TEXTE ÉTUDIÉ
--*--
Du 3 au 9 octobre, la semaine bleue est l'occasion de porter notre regard sur les séniors et leur place dans la vie sociale. Sur le plateau des Minguettes, à Vénissieux, plusieurs femmes racontent leur histoire d'invisibilité et de conquête de la parole.
Leur démarche est calme et assurée à la fois. Par ce soir d'automne, elles sont recouvertes de plusieurs couches de vêtements comme une carapace qui les protège de la fraicheur, mais qui les dissimule aussi un peu. Par habitude, ces femmes ne se font pas remarquer, ne prennent pas de place et ne font pas de bruit même si elles savent porter fort la voix, héritage méditerranéen oblige.
Elles sont d'origine algérienne, marocaine, tunisienne ... mais "les Minguettes c'est mon pays" résume fièrement l'une d'elle quand on l'interroge sur ses origines. Zora, Fatiha H, 62 ans, Fatiha Z, 79 ans, Zahia, 75 ans et Touria, 65 ans sont voisines.
Cependant, elles ne se connaissaient pas vraiment. Certaines habitent pourtant le quartier depuis plus de 20 ans, il leur manquait un lieu où se retrouver.
--*--
DONNÉES FOURNIES
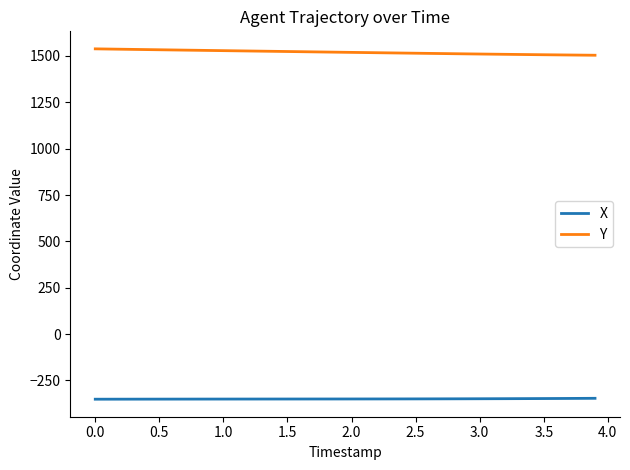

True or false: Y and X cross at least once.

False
--*--
ÉNONCÉ DU PROBLÈME
Citez tel quel le passage du texte sur les femmes des Minguettes, de « Elles sont d'origine » à « où se retrouver. ».

RÉPONSE CI-DESSOUS
Elles sont d'origine algérienne, marocaine, tunisienne ... mais "les Minguettes c'est mon pays" résume fièrement l'une d'elle quand on l'interroge sur ses origines. Zora, Fatiha H, 62 ans, Fatiha Z, 79 ans, Zahia, 75 ans et Touria, 65 ans sont voisines.
Cependant, elles ne se connaissaient pas vraiment. Certaines habitent pourtant le quartier depuis plus de 20 ans, il leur manquait un lieu où se retrouver.